Spotted in yesterdays Times by Mathew Clayton. Written by Nico Hines;
An unusual rotating ice circle, normally found in the cooler rivers of Scandinavia or North America, has formed in the UK waterways.
The cause of the rare phenomenon is unclear, with very little scientific evidence available to explain the formation of the discs. UFO-enthusiasts claim that, like crop circles, the perfect discs are created by visiting aliens, but scientists believe the extreme cold weather combined with an unusual current is the more likely reason.
The 10ft disc was seen by a rambler on the River Otter in Devon, who estimated that it was spinning through 360 degrees every four minutes.
The Meteorological Office said today that they could not explain why the ice circle appeared last week.
“We’re kind of a bit stumped to be honest,” a spokesman said. “Our best guess, and it is a guess, would be that it was formed by some kind of a circular eddy set up in the river. We have not seen anything like this before and we’ve no idea why they seem to be more common in Scandinavia.”
The disc was spotted on January 7 as temperatures in southern England reached as low as minus 10C. The freeze caused unusual behaviour amongst British wildlife, which is ill prepared for such conditions. The rare cold snap may also have caused the ice formation, which has been recently recorded and investigated in the US and Sweden.
Mystery has surrounded the discs since they were first described as long ago as the nineteenth century.
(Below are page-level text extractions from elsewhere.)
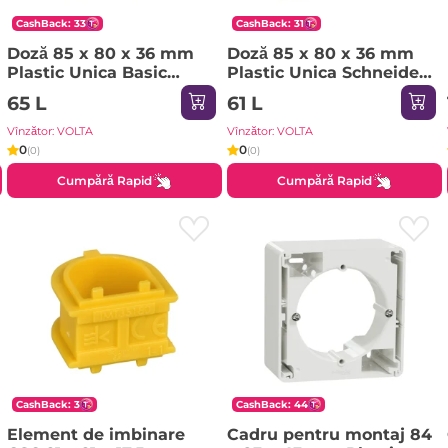
CashBack: 33
CashBack: 31
Doză 85 x 80 x 36 mm
Doză 85 x 80 x 36 mm
Plastic Unica Basic
Plastic Unica Schneider-
Schneider-Electric
Electric
65 L
61 L
Vînzător: VOLTA
Vînzător: VOLTA
0
0
(0)
(0)
Cumpără Rapid
Cumpără Rapid
CashBack: 3
CashBack: 44
Element de imbinare
Cadru pentru montaj 84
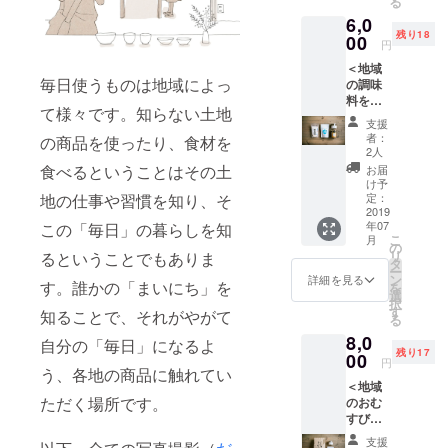
る
//densh
葉県多
です。
CAMPF
6,0
obato.t
古町）
※内容が
IREの
残り18
okyo）
00
ー谷
変更に
ユー
円
に名前
川醸造
なる場
ザー名
＜地域
を1年間
のおか
合があ
を掲載
毎日使うものは地域によっ
の調味
掲載さ
ず味噌
りま
いたし
料をお
せてい
（石川
す。 ※
ます。
て様々です。知らない土地
届けで
ただき
県能登
グッズ
ご了承
支援
応援
ます。
町）
のお色
者：
の商品を使ったり、食材を
くださ
コース
・お礼
ーた
2人
などは
い。
＞ ・伝
のメー
じまの
食べるということはその土
お選び
お届
所鳩か
ルに加
お塩
け予
いただ
ら感謝
地の仕事や習慣を知り、そ
えて、
定：
（兵庫
けませ
の気持
2019
下記を
県豊岡
ん。 ※
年07
この「毎日」の暮らしを知
ちが
お届け
市）
支援
こ
月
メール
しま
の
ー伝
時、必
リ
るということでもありま
で届き
す。
タ
所鳩オ
ず備考
ー
ます。
ー多
ン
リジナ
詳細を見る
欄にご
す。誰かの「まいにち」を
を
・ウェ
古米
選
ルス
希望の
択
ブ
1kg（千
す
テッ
知ることで、それがやがて
お名前
る
（https:
葉県多
カー×3
をご記
8,0
//densh
古町）
自分の「毎日」になるよ
※画像は
入くだ
残り17
obato.t
00
ー
イメー
さい。
円
う、各地の商品に触れてい
okyo）
しょう
ジで
記入の
＜地域
に名前
ゆの花
す。 ※
ない場
ただく場所です。
のおむ
を1年間
房 もろ
内容が
合は
すびを
掲載さ
みみそ
変更に
CAMPF
お届け
せてい
（兵庫
なる場
IREの
支援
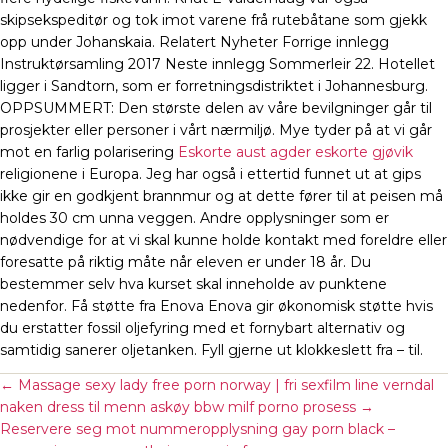
skipsekspeditør og tok imot varene frå rutebåtane som gjekk
opp under Johanskaia. Relatert Nyheter Forrige innlegg
Instruktørsamling 2017 Neste innlegg Sommerleir 22. Hotellet
ligger i Sandtorn, som er forretningsdistriktet i Johannesburg.
OPPSUMMERT: Den største delen av våre bevilgninger går til
prosjekter eller personer i vårt nærmiljø. Mye tyder på at vi går
mot en farlig polarisering
Eskorte aust agder eskorte gjøvik
religionene i Europa. Jeg har også i ettertid funnet ut at gips
ikke gir en godkjent brannmur og at dette fører til at peisen må
holdes 30 cm unna veggen. Andre opplysninger som er
nødvendige for at vi skal kunne holde kontakt med foreldre eller
foresatte på riktig måte når eleven er under 18 år. Du
bestemmer selv hva kurset skal inneholde av punktene
nedenfor. Få støtte fra Enova Enova gir økonomisk støtte hvis
du erstatter fossil oljefyring med et fornybart alternativ og
samtidig sanerer oljetanken. Fyll gjerne ut klokkeslett fra – til.
←
Massage sexy lady free porn norway | fri sexfilm line verndal
naken dress til menn askøy bbw milf porno prosess
→
Reservere seg mot nummeropplysning gay porn black –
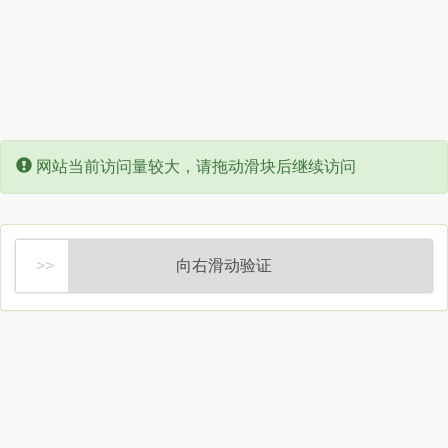
Error:
网站当前访问量较大，请拖动滑块后继续访问
向右滑动验证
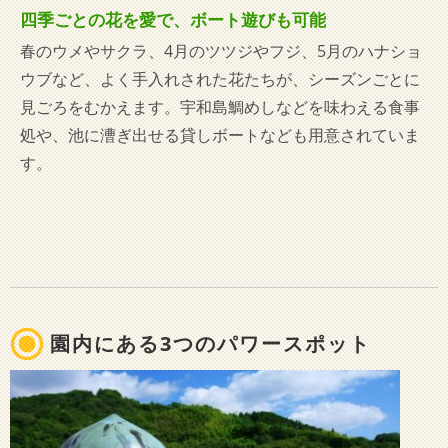
四季ごとの花を愛で、ボート遊びも可能
春のウメやサクラ、4月のツツジやフジ、5月のハナショ
ウブなど、よく手入れされた花たちが、シーズンごとに
見ごろをむかえます。宇和島鯛めしなどを味わえる食事
処や、池に漕ぎ出せる貸しボートなども用意されていま
す。
園内にある3つのパワースポット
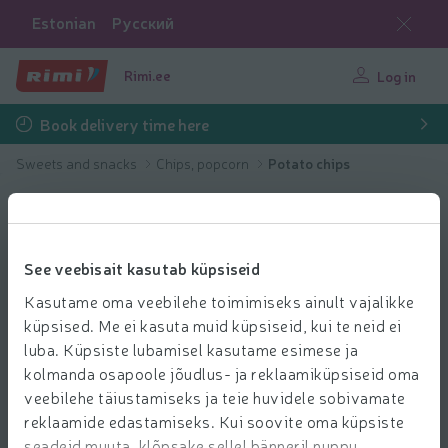
Estonian
Русский
Rimi.ee
Log in
Book delivery time here
Sweets and snacks
Chips, popcorn
Potato chips
See veebisait kasutab küpsiseid
Kasutame oma veebilehe toimimiseks ainult vajalikke
küpsised. Me ei kasuta muid küpsiseid, kui te neid ei
luba. Küpsiste lubamisel kasutame esimese ja
kolmanda osapoole jõudlus- ja reklaamiküpsiseid oma
veebilehe täiustamiseks ja teie huvidele sobivamate
reklaamide edastamiseks. Kui soovite oma küpsiste
seadeid muuta, klõpsake sellel bänneril nuppu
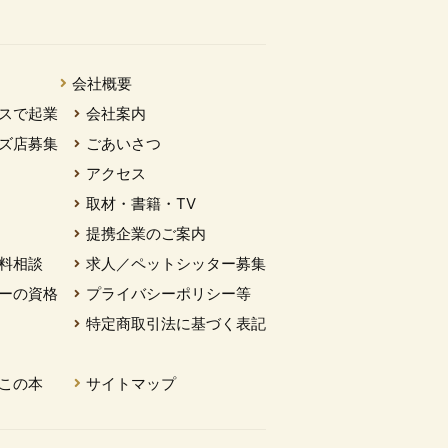
会社概要
スで起業
会社案内
ズ店募集
ごあいさつ
アクセス
取材・書籍・TV
提携企業のご案内
料相談
求人／ペットシッター募集
ーの資格
プライバシーポリシー等
特定商取引法に基づく表記
この本
サイトマップ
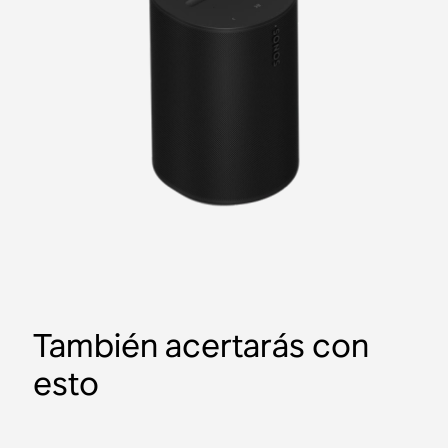
También acertarás con
esto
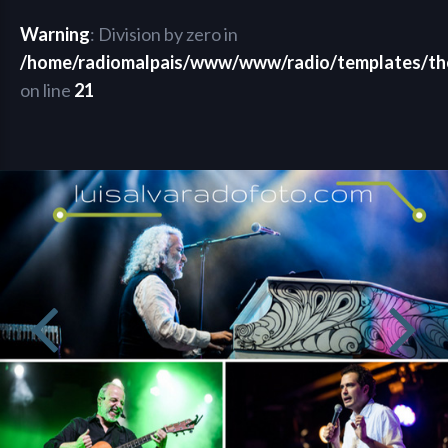
Warning
: Division by zero in
/home/radiomalpais/www/www/radio/templates/th
on line
21
click aquí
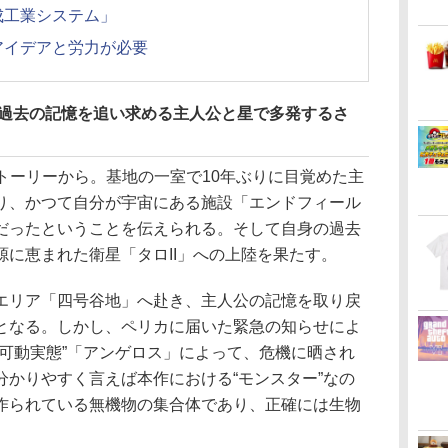
成工業システム」
アイデアと労力が必要
？過去の記憶を追い求める主人公と星で多発するさ
トーリーから。基地の一室で10年ぶりに目覚めた主
り、かつて自分が宇宙にある施設「エンドフィール
だったということを伝えられる。そして自身の過去
に恵まれた衛星「タロII」への上陸を果たす。
リア「四号谷地」へ赴き、主人公の記憶を取り戻
となる。しかし、ペリカに届いた緊急の知らせによ
な可動実態”「アンゲロス」によって、危機に晒され
分かりやすく言えば本作における“モンスター”なの
作られている無機物の集合体であり、正確には生物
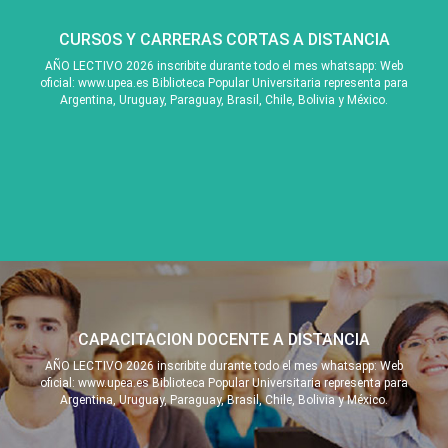
CURSOS Y CARRERAS CORTAS A DISTANCIA
AÑO LECTIVO 2026 inscribite durante todo el mes whatsapp: Web
oficial: www.upea.es Biblioteca Popular Universitaria representa para
Argentina, Uruguay, Paraguay, Brasil, Chile, Bolivia y México.
CAPACITACION DOCENTE A DISTANCIA
AÑO LECTIVO 2026 inscribite durante todo el mes whatsapp: Web
oficial: www.upea.es Biblioteca Popular Universitaria representa para
Argentina, Uruguay, Paraguay, Brasil, Chile, Bolivia y México.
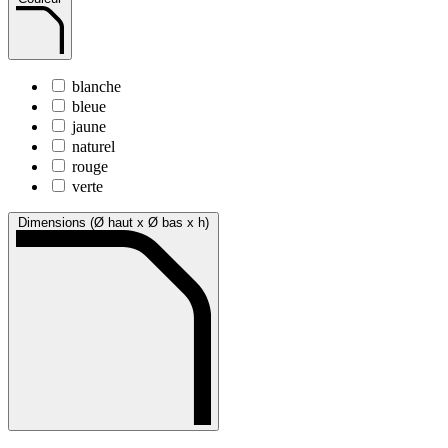
blanche
bleue
jaune
naturel
rouge
verte
Dimensions (Ø haut x Ø bas x h)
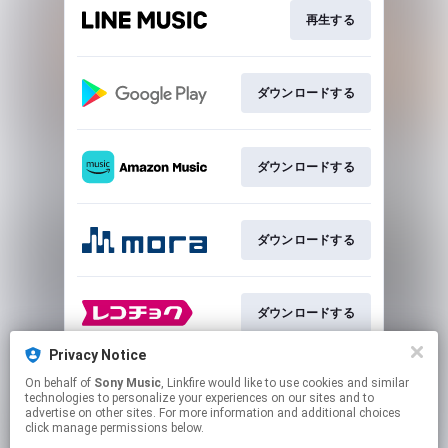
再生する
ダウンロードする
ダウンロードする
ダウンロードする
ダウンロードする
Privacy Notice
On behalf of
Sony Music
, Linkfire would like to use cookies and similar
購入する
technologies to personalize your experiences on our sites and to
advertise on other sites. For more information and additional choices
click manage permissions below.
This page may contain affiliate links.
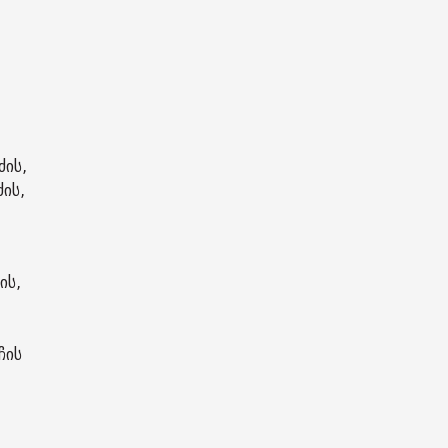
ძის,
ძის,
ის,
ჩის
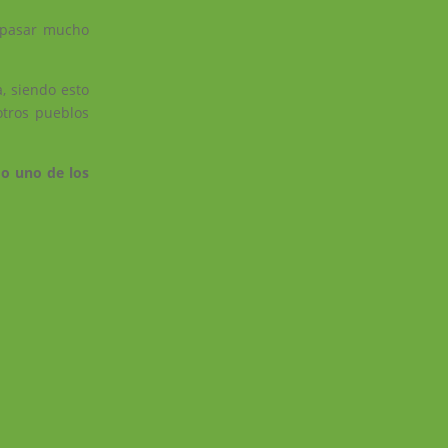
s pasar mucho
, siendo esto
otros pueblos
do uno de los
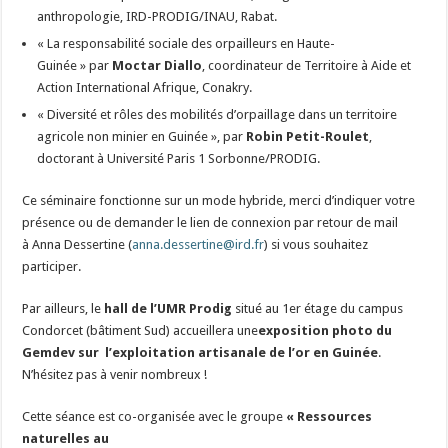
anthropologie, IRD-PRODIG/INAU, Rabat.
« La responsabilité sociale des orpailleurs en Haute-
Guinée » par
Moctar Diallo
, coordinateur de Territoire à Aide et
Action International Afrique, Conakry.
« Diversité et rôles des mobilités d’orpaillage dans un territoire
agricole non minier en Guinée », par
Robin Petit-Roulet
,
doctorant à Université Paris 1 Sorbonne/PRODIG.
Ce séminaire fonctionne sur un mode hybride, merci d’indiquer votre
présence ou de demander le lien de connexion par retour de mail
à Anna Dessertine (
anna.dessertine@ird.fr
) si vous souhaitez
participer.
Par ailleurs, le
hall de l’UMR Prodig
situé au 1er étage du campus
Condorcet (bâtiment Sud) accueillera une
exposition photo du
Gemdev sur l’exploitation artisanale de l’or en Guinée
.
N’hésitez pas à venir nombreux !
Cette séance est co-organisée avec le groupe
« Ressources
naturelles au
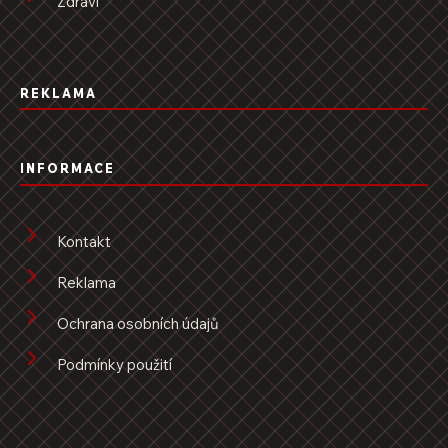
Zdraví
REKLAMA
INFORMACE
Kontakt
Reklama
Ochrana osobních údajů
Podmínky použití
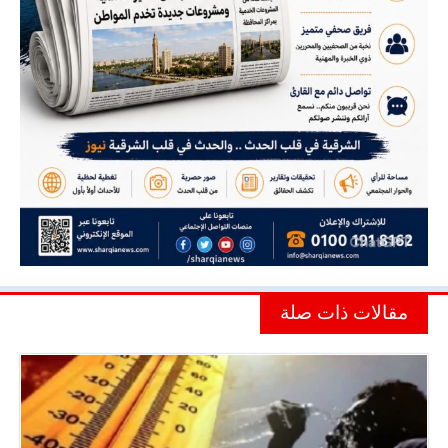
مقالات ذات صلة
A drawing of an ice circle was published in the Scientific American in 1895. Illustrated London News also catalogued one that formed near Toronto in 1930 under the headline “Jack Frost describes a circle”.
The lack of a clear explanation from the scientific community allowed conspiracy theorists to add the ice circles to the annals of “unexplained phenomena” until 1993 when MIT attempted to end the debate.
Ice circles began to form on the Charles River in Cambridge, Massachusetts, which runs through the MIT campus, prompting scientists at the university to study their formation.
David Ricks, an ocean engineering graduate, helped systematically rule out effluent from submerged pipes, down draughts from helicopters, alien activity, bubbles from decomposition and underwater springs.
He concluded that eddies from the Harvard bridge caused parts of the sheet ice to break away and the movement of the ice created circular holes which were filled by further ice formation. Other theories suggest that slow moving rivers can create eddies which spin the ice until it takes on a circular shape.
Photographs of the phenomenon emerged from Russia recently, and it appears that the discs are quite common in Norway as well as Sweden, where they have been recorded on the River Ljusnan measuring up to 200m wide, as well as on the River Pite and on Lake Hotagssjon.